Austin Vincent has become the center of controversy and soul-searching about homelessness and street crime in San Francisco. But who is he as a person, and how did he come to be where he is today?
On August 11, 25-year-old Austin James Vincent attacked and threw to the ground a 26-year-old professional woman outside the door of her South of Market condominium building. He was apparently under a methamphetamine-induced delusion that he was trying to save the woman from robots.
Vincent was quickly arrested, and now faces charges of false imprisonment, attempted robbery, and two counts of battery. The frightening incident was captured on building security cameras, and immediately became a sensational news story.

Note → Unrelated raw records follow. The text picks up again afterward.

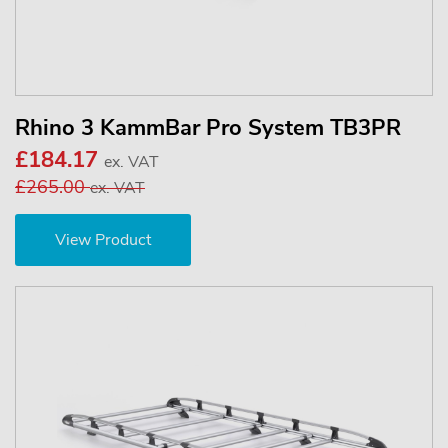
Rhino 3 KammBar Pro System TB3PR
£184.17
ex. VAT
£265.00
ex. VAT
View Product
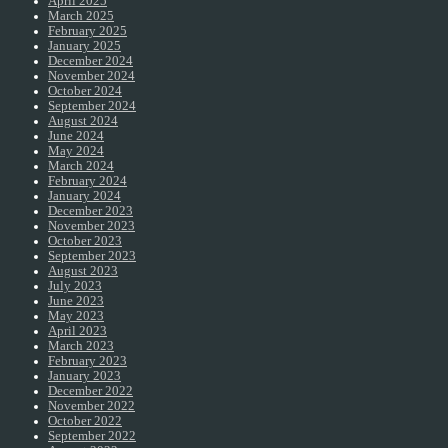
April 2025
March 2025
February 2025
January 2025
December 2024
November 2024
October 2024
September 2024
August 2024
June 2024
May 2024
March 2024
February 2024
January 2024
December 2023
November 2023
October 2023
September 2023
August 2023
July 2023
June 2023
May 2023
April 2023
March 2023
February 2023
January 2023
December 2022
November 2022
October 2022
September 2022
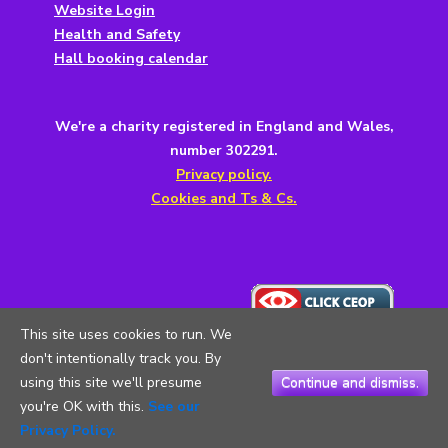
Website Login
Health and Safety
Hall booking calendar
We're a charity registered in England and Wales,
number 302291.
Privacy policy.
Cookies and Ts & Cs.
This site uses cookies to run. We
don't intentionally track you. By
using this site we'll presume
Continue and dismiss.
you're OK with this.
See our
Copyright © 2026
5th Testwood Scouts
. All Rights Reserved.
Privacy Policy.
Privacy Policy
| Catch Responsive Child by
Steven Osborn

The story continued to catch fire as Vincent was released on his own recognizance, eliciting outrage from the victim, local officials, and local media. It's also gained traction among the sort of national partisan media that routinely scapegoats San Francisco as being symbolic of everything that's wrong with America. When allegations emerged that Vincent had been involved in a previous violent incident, he was eventually remanded back into custody.
The case of Austin Vincent has crystallized the ongoing narratives in San Francisco over homelessness and street behavior, and what we should be doing about these issues. But there hasn't been much examination of who Vincent is as a person, and what led him to that fateful evening.
Spurred on by a tip from one of our readers, we decided to find out what we could, and see if we could draw any insights that could be meaningful. Here's what we know so far.
Vincent has two Facebook pages. One is from his life in Southern California, where he spent around a year, and lists 35 friends. Another page, with over 1,200 friends, has his hometown as Cohoes, New York, and having attended Schoharie High School.
Cohoes, in Albany County, is also known as "Spindle City," because of its long history in the textile industry. It has a population of a little over 16,000 and is overwhelmingly white. The median age is 40, the median income is just over $46,000 a year, and the poverty rate is around 15%. The violent crime rate is roughly 2.41 per 1000 residents, compared with 7.25 for San Francisco.
The fact that Vincent lists Schoharie High as his alma mater indicates that he likely grew up further west, in either Schoharie County or western Albany County. We know he was part of the Class of 2012, because of news coverage of Tropical Storm Irene, which caused severe flooding in Schoharie. The town took years to recover from the damage. Like many of his classmates, Vincent participated in relief work after the storm.
Vincent's Facebook pages offer little indication of closer friends or family. We were able to identify a cousin and an uncle, but were unable to talk with them. Friends on his New York page that we were able to talk to told us that they had not heard from him for years. Some only remembered him as a casual acquaintance from school.
Law enforcement sources in Albany County tell us that Vincent had a history of incident reports for several years up to 2017. [We’ve filed a formal records request with the Cohoes Police Department, but it was not fulfilled by press time.]
We next see Vincent in Southern California. In March 2018, he took a job as a dishwasher at a country club in San Juan Capistrano. He left the job a little over a month later.
One friend that we were able to speak to was Matt, who knew Vincent while he was going through rehab in Southern California. Matt told us he hasn't seen Vincent "in around eight months." He describes him as "an awkward dude, kinda out there, but with a huge heart. He would literally give you the shirt off his back."
Matt tells us that Vincent told him that he moved out to California to start over after a personal tragedy. "He intimated that someone close to him, like a girlfriend, had died," said Matt.
Based on what few facts we’ve been able to glean so far, we have a picture of someone who became estranged from his family, fell into the grip of methamphetamine, and suffered further tragedy. But he also attempted, a least a couple of times, to stand back up on his own feet. So what led him to San Francisco, and that fateful day on August 11?
Did he fall into the culture of young drifters, the "Street Kids" who have been a persistent, almost historic part of California's homeless population? Did he get into trouble in Orange County, and did authorities respond by bundling him onto a bus to San Francisco, to let us deal with the problems he represents?
Those questions, in the end, may be beside the point. Ultimately it is the problems that people like Austin Vincent have come to represent – broken families, an epidemic of meth and opioid use, and the increasing abandonment of troubled youth by the system – that may pose more significant questions.
San Francisco continues to try and answer those questions. The City recently announced the kickoff of a multi-agency pilot program to more quickly vector mentally ill homeless into supportive housing. Meanwhile, San Francisco Supervisors have placed a competing program on the November Ballot.
Austin Vincent returns to court on September 17.